Efficacy of Low-Intensity Pulsed Ultrasound on CKD-Associated Cachexia and Muscle Wasting Prevention in a Mouse Model

Session Information

Category: Pathology and Lab Medicine

  • 1601 Pathology and Lab Medicine: Basic


  • Liu, Shing-Hwa, Institute of Toxicology, National Taiwan University, Taipei, Taiwan
  • Hung, Kuan-Yu, Superintendent Office, National Taiwan University Hospital Hsin-Chu Branch, Hsinchu, Taiwan
  • Chiang, Chih-Kang, Institute of Toxicology, National Taiwan University, Taipei, Taiwan

Low-intensity pulsed ultrasound (LIPUS), a therapeutic ultrasound, is recognized to elevate the bone fracture repair process and help in some soft tissue healing. Here, we tested the prevention of chronic kidney disease (CKD)-associated cachexia and sarcopenia by LIPUS in a renal ischemia/reperfusion injury (IRI) mouse model.

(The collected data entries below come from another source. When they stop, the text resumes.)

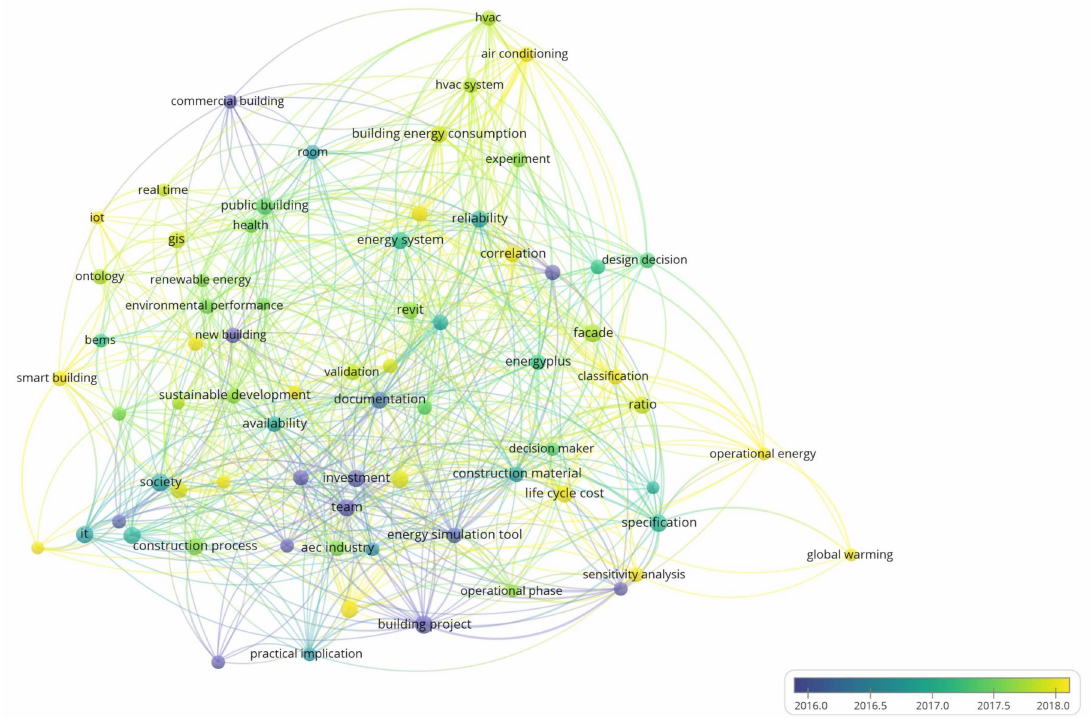
Figure 5. The least common keywords in BIM and building energy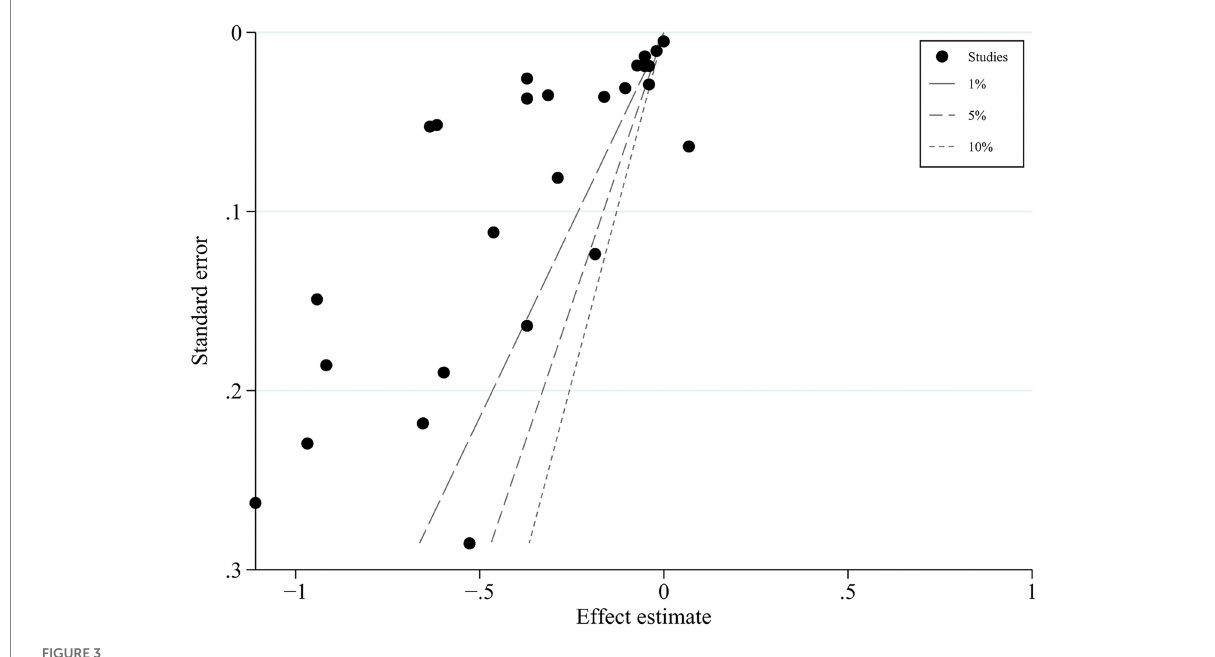
FIGURE 3 One-sided contour-enhanced funnel plot.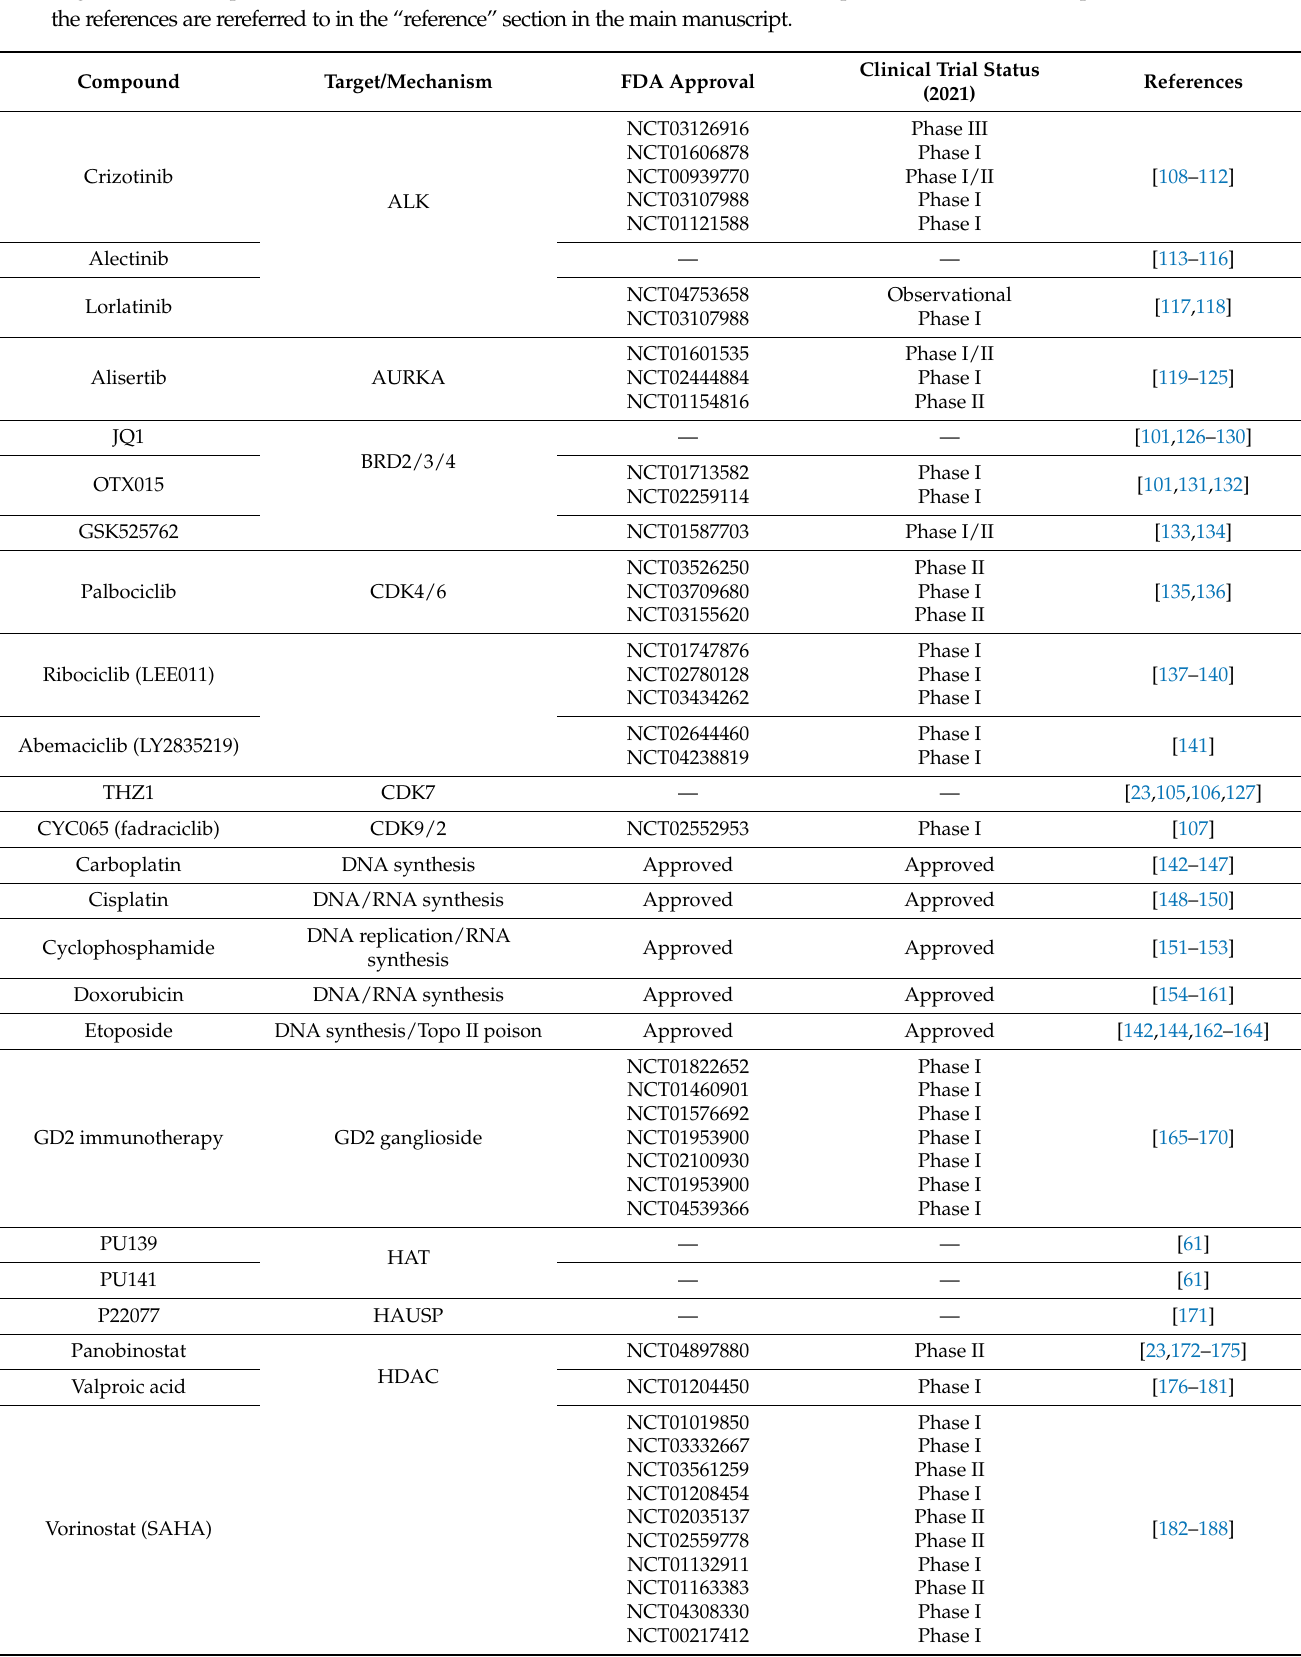
Table 2. List of chemical compounds targeting multiple regulatory networks in NB. Inhibitors are classified based on the molecular target/mechanism, preclinical (ncbi), and clinical (FDA) status relative to NB and some paediatric solid tumours updated to 2021. All the references are rereferred to in the “reference” section in the main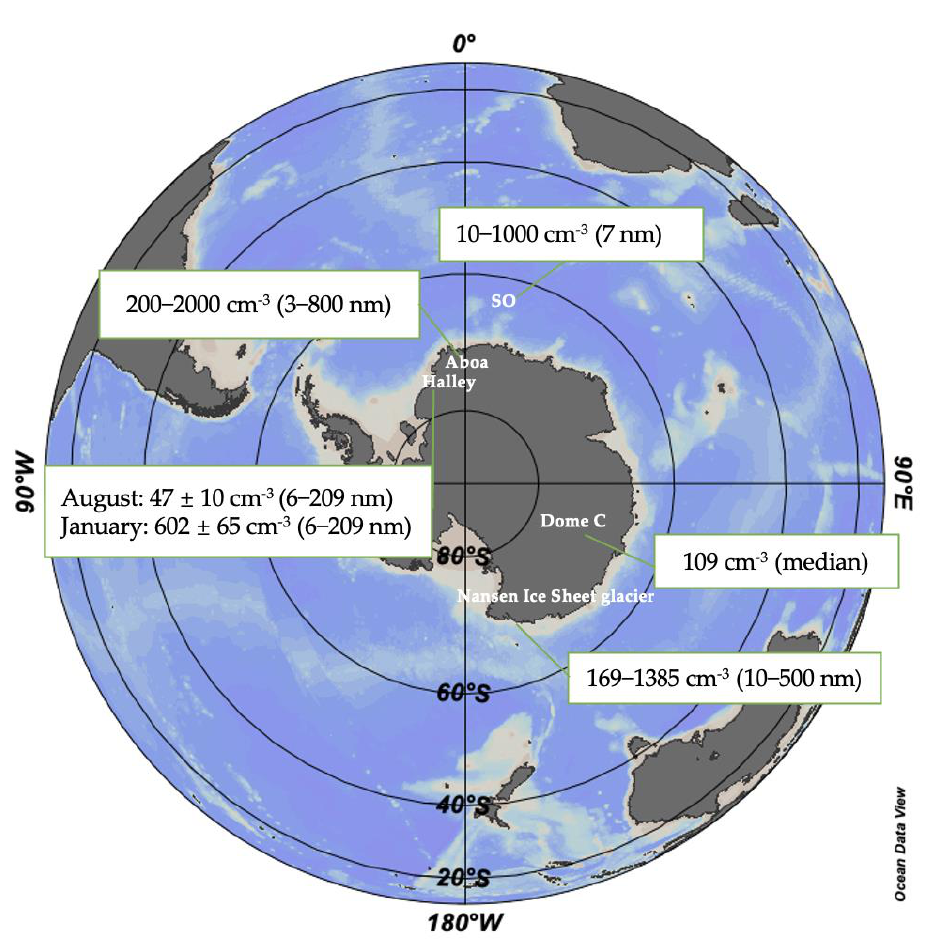
Figure 1. Total aerosol number concentrations over the SO and Antarctica.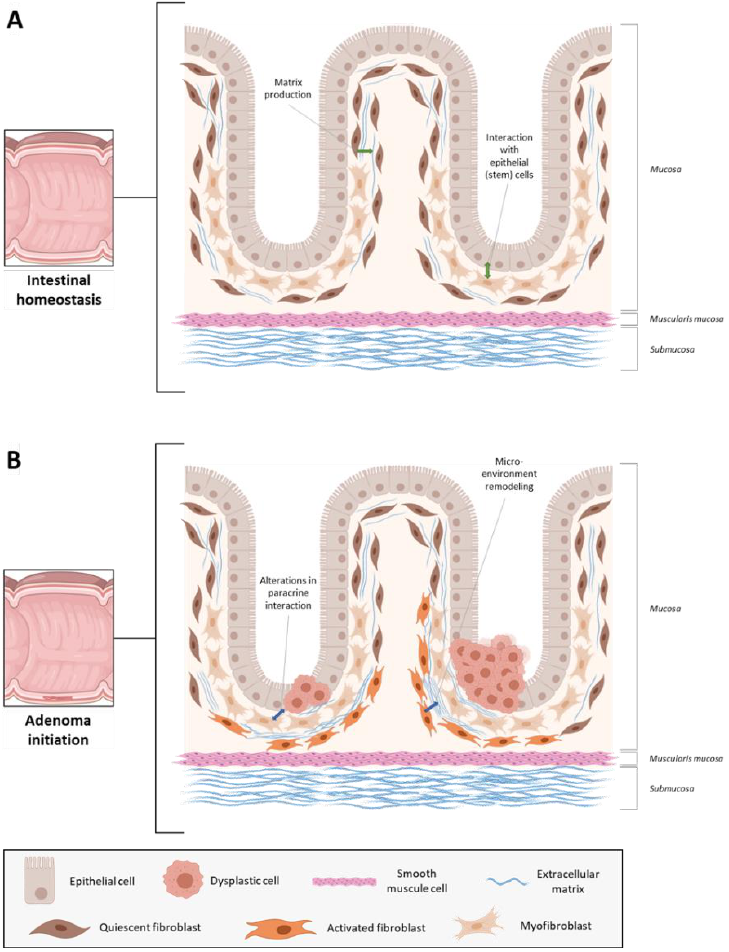
Figure 1. Fibroblasts in ( A ) intestinal homeostasis and ( B ) adenoma initiation. (Created with Bio- Render.com).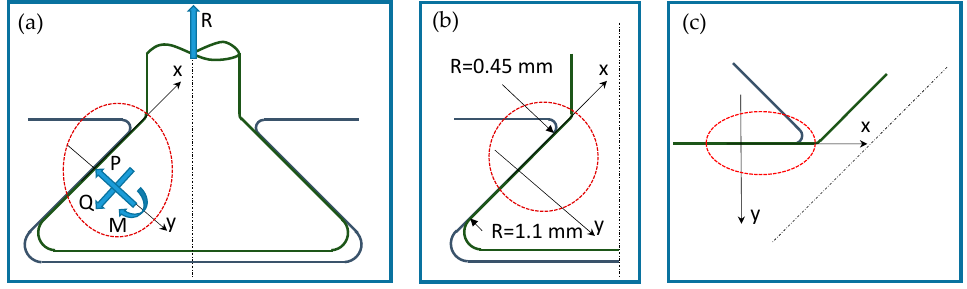
Figure 3. Contact geometry: ( a ) blade root; ( b ) contact surfaces of one side; ( c ) rotated half contact surfaces of one side.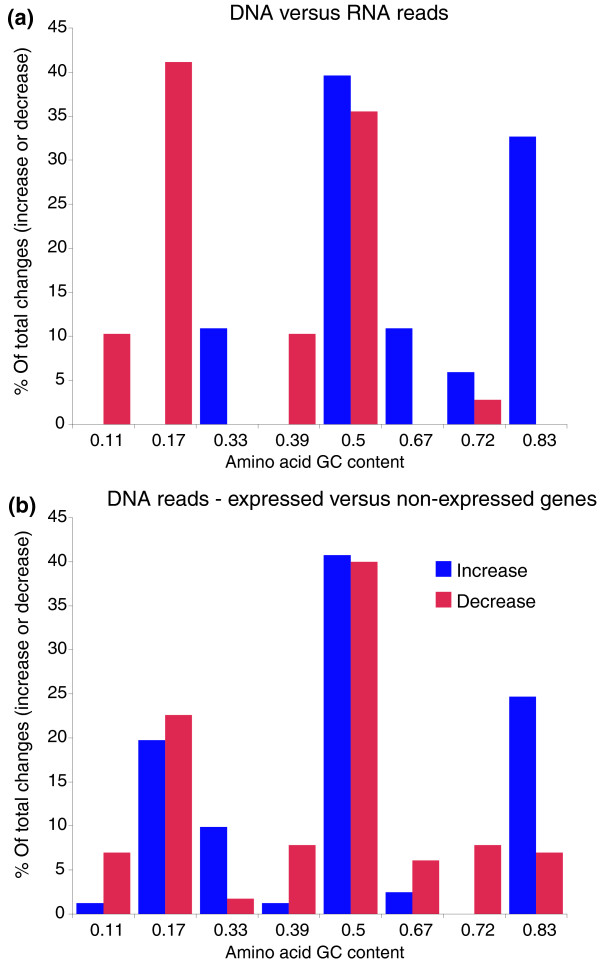
Amino acid usage changes based on GC content of synonymous codons in ocean communities. (a,b) Charts include only those amino acids whose frequency significantly increased (blue) or decreased (red) in the RNA relative to the corresponding DNA reads (a) or in the expressed genes relative to the non-expressed genes in the DNA reads only (b). Significant increases/decreases are categorized based on the GC content (x-axis) of the amino acid, where GC content = (Number of GC bases among synonymous codons)/(Number of total bases among synonymous codons). Data from all 11 DNA/RNA ocean samples are pooled; these charts exclude the soil data, in which GC enrichment in the RNA was not observed.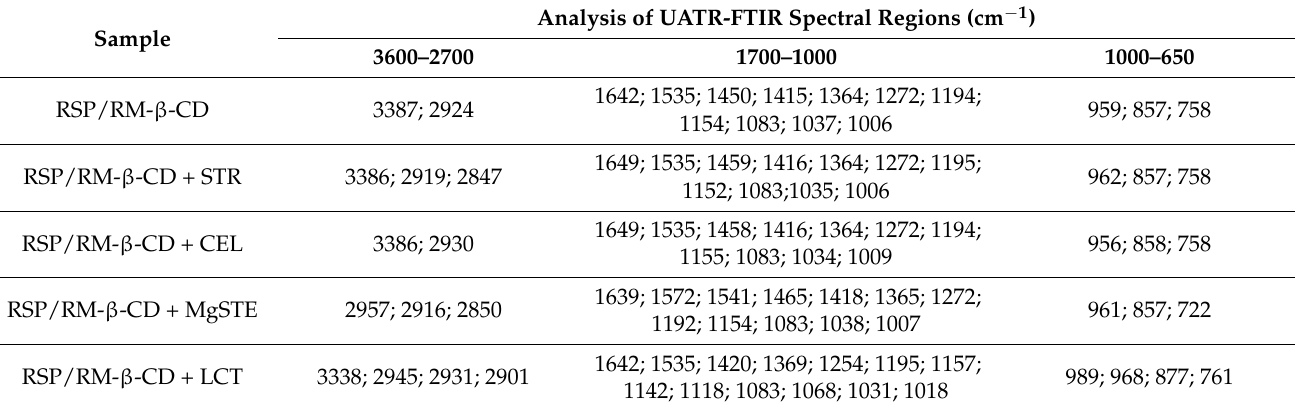
Table 1. UATR-FTIR characteristic bands for RSP/RM- β -CD and its mixtures with excipients.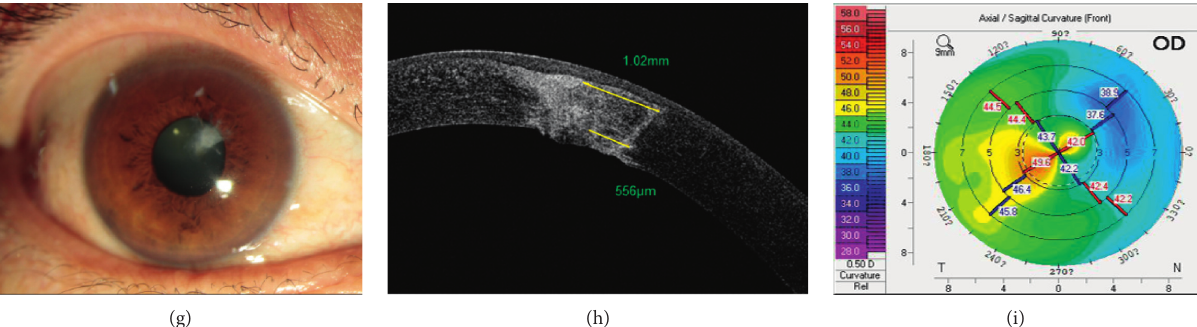
Figure 3: Penetrating corneal patching using an irregular wedge-shaped graft for cornea laceration combined with tissue defects. (a) Radial ruffles form in the central cornea because of tight stitching, with the UCVA being 1.0 logMAR. (b) AS-OCT indicates distortion of the corneal contour. (c) Morphology of tissue defects after suture removal. (d) A photograph at 1week after surgery. (e–f) Examination at 8 months after surgery. (e) AS-OCTshows that the width of the anterior surface of the patch is 1.04mm, and that of the posterior surface is 583 μ m. Scar forms in the injured cornea at the temporal side of the patch. (f) The graft opacity is slightly increased, and the UCVA is 0.30 logMAR. (g–i) Examination at 24 months after surgery. (g) The graft opacity is slightly decreased, with the UCVA being 0.15 logMAR. (h) AS-OCT shows the profile of the corneal patch. (i) The curvature of the front cornea is 43.0/45.9.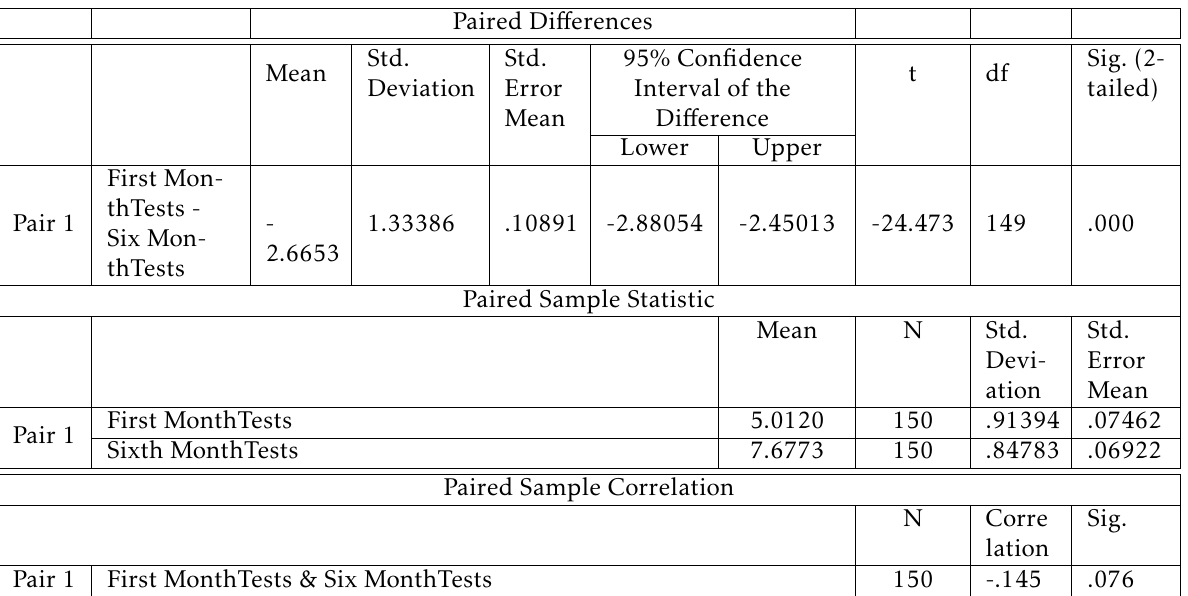
Table 4. Paired Samples Test of programming language learning mcq’s for first and sixth month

Adult C57BL/6J male mice were used. A model of unilateral IRI with nephrectomy of the contralateral kidney with or without LIPUS treatment (3 MHz, 0.1 W/cm2, 20 minutes/day) 5 days before and 14 days after surgery was performed. The CKD-related cachexia/muscle wasting in mice was evaluated. Mice were euthanized 14 days after IRI.


LIPUS treatment significantly alleviated the decrease in the serum albumin/globulin (A/G) ratio and the increases in the serum levels of blood urea nitrogen (BUN), creatinine, cystatin C, and fibroblast growth factor (FGF)-23, and the renal pathological changes and fibrosis in CKD mice (p<0.05, n=8; for A/G ratio and FGF-23). The development of epithelial-mesenchymal transition and the induction of senescence-related molecular signals and the decreased protein expressions of α-Klotho and endogenous antioxidant enzymes in the kidneys of CKD mice were significantly alleviated by LIPUS treatment (p<0.05, n=4). LIPUS treatment could also significantly reverse the decreased muscle mass, grip strength, and cross-section areas (CSA) of muscle fibers (p<0.05, n=8; for soleus muscle weight, hindlimb grip strength), and the increased muscular protein expressions of atrogenes, Atrogin1 and MuRF1, and phosphorylated AMP-activated protein kinase (AMPK), and the decreased muscular protein expressions of phosphorylated Akt, peroxisome proliferator-activated receptor-γ coactivator 1-α (PGC-1α), and mitochondrially encoded cytochrome c oxidase I (MT-CO1) in CKD mice (p<0.05, n=5 or 6).


LIPUS treatment showed the benefits for renal and muscular protection in a CKD mouse model via inhibition of renal fibrosis, restoration of antioxidant enzymes, and attenuation renal senescence/aging, and muscle mass loss via prevention of muscular mitochondrial dysfunction, AMPK activation, and Akt downregulation. LIPUS treatment may be potentially applied to an alternative non-invasive therapeutic intervention on CKD-associated cachexia/muscle wasting therapy.